This recipe was specially created for New Years Day 2021. Since 2020 was one hell of a year, we need all the good luck we can get!

Ingredients

Scale

12 ounces soaked black eye peas (about 3 cups)

1 cup red lentils

Olive Oil

2 celery stalks diced

1 small yellow onion diced

2 carrots peeled and diced

1 red bell pepper diced

4 cloves of garlic minced

1 small jalapeno seeded and minced

2 teaspoons Shifty’s Red Seasoning (see notes in blog)

4 cups chicken or vegetable broth

sprigs of fresh herbs, parsley, rosemary, thyme

Instructions

Set your instant pot to the saute’ mode, once the inner pot is hot give a good swirl of olive oil. Add the veggies, garlic and jalapneo cook stirring occasionally until the onions turn translucent, 3 – 5 minutes.  Add the soaked black eye peas, broth, seasoning and fresh herbs. Give a good stir.

Place the lid on, locking it into place.
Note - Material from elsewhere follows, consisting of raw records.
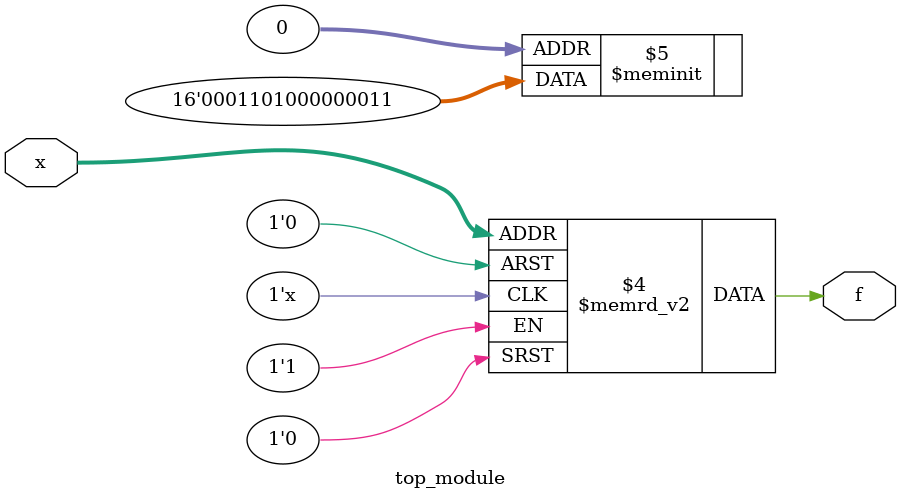
<source format=sv>
module top_module (
    input [4:1] x,
    output logic f
);

// Implementing the function f using a case statement
// Mismatches occurred because some of the outputs were incorrect in the original code.

always_comb begin
    case(x)
        4'b0000, 4'b0001, 4'b1001: f = 1'b1; // adding 4'b1001 to set f to 1 when x is 4'b1001
        4'b0010, 4'b0011, 4'b0101, 4'b0110, 4'b0111, 4'b1010: f = 1'b0;
        4'b1011, 4'b1100: f = 1'b1;
        default: f = 1'b0;
    endcase
end

endmodule

</source>
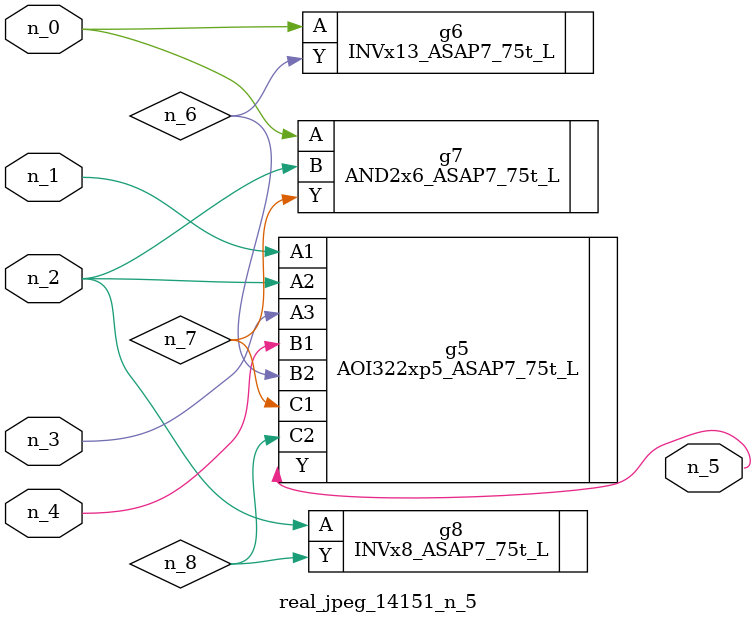
<source format=v>
module real_jpeg_14151_n_5 (n_4, n_0, n_1, n_2, n_3, n_5);

input n_4;
input n_0;
input n_1;
input n_2;
input n_3;

output n_5;

wire n_8;
wire n_6;
wire n_7;

INVx13_ASAP7_75t_L g6 ( 
.A(n_0),
.Y(n_6)
);

AND2x6_ASAP7_75t_L g7 ( 
.A(n_0),
.B(n_2),
.Y(n_7)
);

AOI322xp5_ASAP7_75t_L g5 ( 
.A1(n_1),
.A2(n_2),
.A3(n_3),
.B1(n_4),
.B2(n_6),
.C1(n_7),
.C2(n_8),
.Y(n_5)
);

INVx8_ASAP7_75t_L g8 ( 
.A(n_2),
.Y(n_8)
);


endmodule
</source>
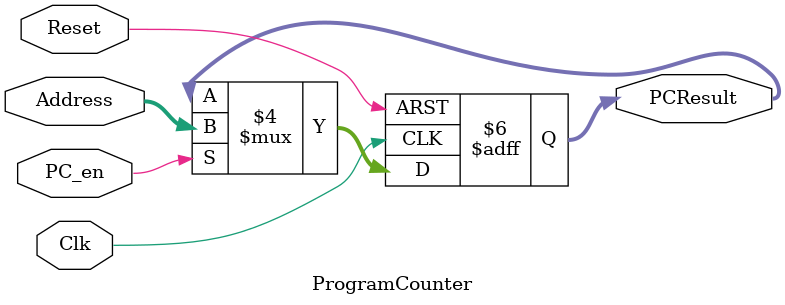
<source format=v>
`timescale 1ns / 1ps


module ProgramCounter(Address, PCResult, Reset, Clk, PC_en);

	input [31:0] Address;
	input Reset, Clk, PC_en;

	output reg [31:0] PCResult;
    
    always @(posedge Clk, posedge Reset)
    begin
       if (Reset == 1)
       begin
        PCResult <= 0;
       end 
       else if (PC_en == 1)
       begin
        PCResult <= Address;
       end
    end
    endmodule

</source>
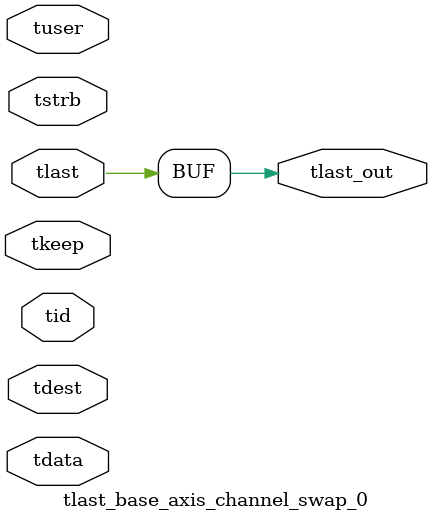
<source format=v>


`timescale 1ps/1ps

module tlast_base_axis_channel_swap_0 #
(
parameter C_S_AXIS_TID_WIDTH   = 1,
parameter C_S_AXIS_TUSER_WIDTH = 0,
parameter C_S_AXIS_TDATA_WIDTH = 0,
parameter C_S_AXIS_TDEST_WIDTH = 0
)
(
input  [(C_S_AXIS_TID_WIDTH   == 0 ? 1 : C_S_AXIS_TID_WIDTH)-1:0       ] tid,
input  [(C_S_AXIS_TDATA_WIDTH == 0 ? 1 : C_S_AXIS_TDATA_WIDTH)-1:0     ] tdata,
input  [(C_S_AXIS_TUSER_WIDTH == 0 ? 1 : C_S_AXIS_TUSER_WIDTH)-1:0     ] tuser,
input  [(C_S_AXIS_TDEST_WIDTH == 0 ? 1 : C_S_AXIS_TDEST_WIDTH)-1:0     ] tdest,
input  [(C_S_AXIS_TDATA_WIDTH/8)-1:0 ] tkeep,
input  [(C_S_AXIS_TDATA_WIDTH/8)-1:0 ] tstrb,
input  [0:0]                                                             tlast,
output                                                                   tlast_out
);

assign tlast_out = {tlast};

endmodule


</source>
Set the steam release knob to the sealing position. Press the pressure cook or manual button on high for 5 minutes. Allow for a natural release for 10 minutes. Carefully turn the steam release knob to venting.

When all the steam is released carefully remove the lid and stir in the red lentils. Replace the lid locking into place, make sure the steam release knob is set to sealing, using the manual or pressure cook button to high for 1 minute. After the cooking time is up instantly and carefully turn the venting knob to release the steam. 

When all the steam has been released carefully remove the lid.  You can discard the stems of fresh herbs. Taste and adjust the seasoning. If you would like the peas more soupy you can add more broth.

Notes

* for dry peas that are not pre soaked, use 1 1/2 cup dry black eyed peas and increase the initial cook time to 15 minutes (instead of 5 minutes) the remainder of the cooking instructions stay the same.

* if you would like to add pork product add 1 cup diced (bacon, ham, pancetta) to the veggies as you are sauteing. If you have a ham hock you can add it to the pot when adding the peas.